WASHINGTON - October 23 - Hundreds of activist organizations had their internet service turned off last night after the US Chamber of Commerce strong-armed an upstream provider, Hurricane Electric, to pull the plug on The Yes Men and May First / People Link, a 400-member-strong organization with a strong commitment to protecting free speech.
"This is a blow against free speech, and it demonstrates in gory detail the full hypocrisy of the Chamber," said Andy Bichlbaum of The Yes Men. "The only freedom they care about is the economic freedom of large corporations to operate free of the hassles of science, reality, and democracy."
After suffering embarrassment at the hands of the Yes Men on Monday, the Chamber immediately threatened legal action, then followed through Thursday by sending a Digital Millennium Copyright Act (DMCA) notice to Hurricane Electric Internet Services. In the DMCA notice, the Chamber claimed that the parody Chamber website operated by The Yes Men constituted copyright infringement, and demanded that the site be shut down immediately and that the creator's service be canceled.

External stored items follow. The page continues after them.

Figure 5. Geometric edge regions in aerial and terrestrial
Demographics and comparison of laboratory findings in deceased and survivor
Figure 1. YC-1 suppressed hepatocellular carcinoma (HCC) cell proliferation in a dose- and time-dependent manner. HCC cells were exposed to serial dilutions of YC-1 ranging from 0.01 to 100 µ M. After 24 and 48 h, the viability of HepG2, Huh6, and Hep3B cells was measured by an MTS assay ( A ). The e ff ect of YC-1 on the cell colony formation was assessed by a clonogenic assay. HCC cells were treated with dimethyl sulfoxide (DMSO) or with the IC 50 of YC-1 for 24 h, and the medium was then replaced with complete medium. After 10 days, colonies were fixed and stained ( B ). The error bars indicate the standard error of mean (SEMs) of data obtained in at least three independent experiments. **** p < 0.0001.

Yes, let's not bother with the legal niceties of actually proving copyright infringement in a court of law. Hell, we might lose. Let's fuck with 'em like we have the right to do that like we would in a perfect Amurikkka. IOKIYAR.
But the Yes Men are not served directly by Hurricane Electric, but by May First / People Link. And when Hurricane Electric shut down the fake Chamber of Commerce site (now relocated), they also took down the websites of 400 other organizations.

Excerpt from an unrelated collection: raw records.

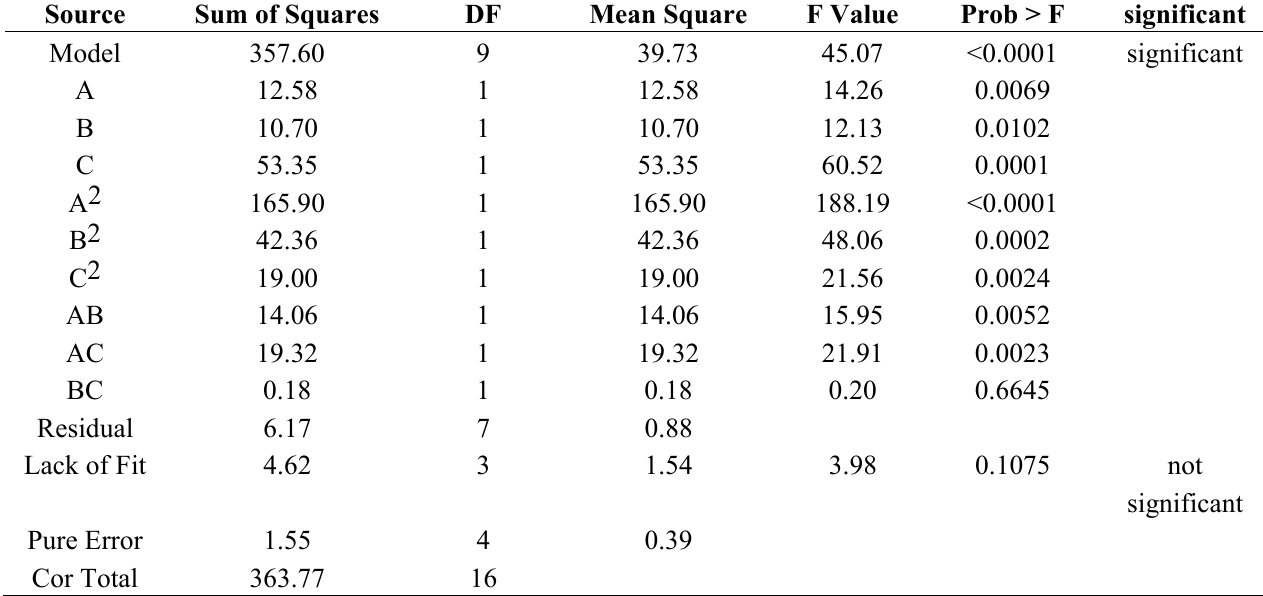
Table 2. ANOVA for Response Surface Quadratic Model: Analysis of variance table [Partial sum of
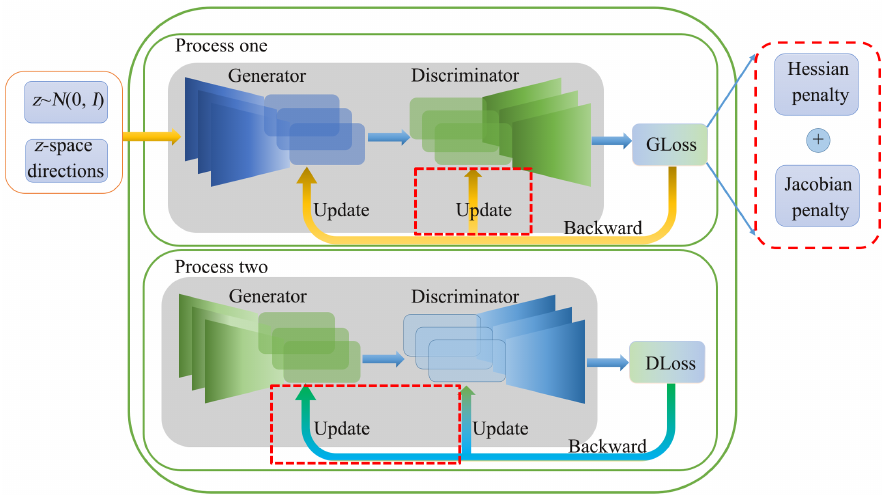
Figure 1. Structure of the network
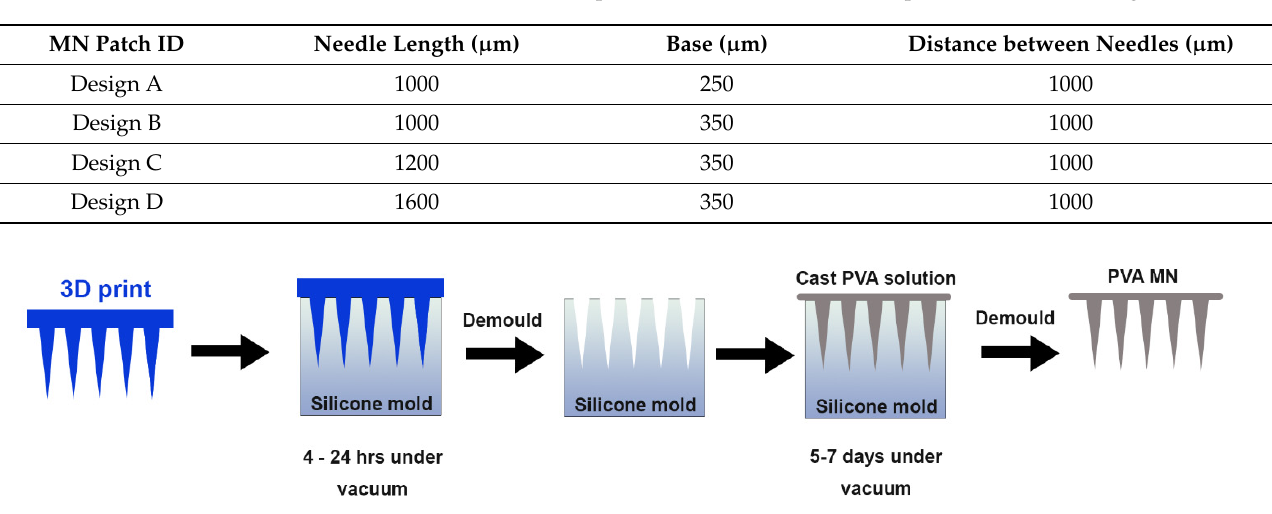
Table 1. Parameters of the 3D printed 5 × 5 microneedle cast prints used for molding.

May First / People Link fought back. They immediately "mirrored" the site, and then quickly negotiated with Hurricane Electric to restore service to their other members.
I'll bet the 'negotiations' involved phrases like 'restraint of trade' and 'sue yer shorts off'.
This isn't the first time a Yes Men site has found itself targeted by a DMCA complaint brought by a large corporation. The Yes Men have in the past received DMCA notices from Exxon, Dow Chemical, DeBeers, and the New York Times. In each case, the the Yes Men (represented by the Electronic Frontier Foundation) refused to comply, and prevailed. Even the George W. Bush campaign sent a complaint to try to interrupt service to GWBush.com, in 2000, resulting in extensive ridicule that culminated in Bush's mind-boggling gaffe that "There ought to be limits to freedom."
So what's next? Complain about your utility company and they shut your electricity off because you can't call the emperor names?
The US Chamber of Commerce isn't really a chamber of commerce. It's just a bunch of throwback right winger lobbyists who think business and trade should be left alone to go its greedy way unfettered by law, science, or reason. There aren't as many of them as they say, and they're losing membership pretty quickly due to their ignorant stance on climate change. They're the wizard behind the curtain pretending they have great power when they actually have none. All they can do is bully and apparently this ISP fell for it. Chumps. Hey dudes, the Reagan/Bush era is over whether you like it or not.
They need to be prosecuted over this deal.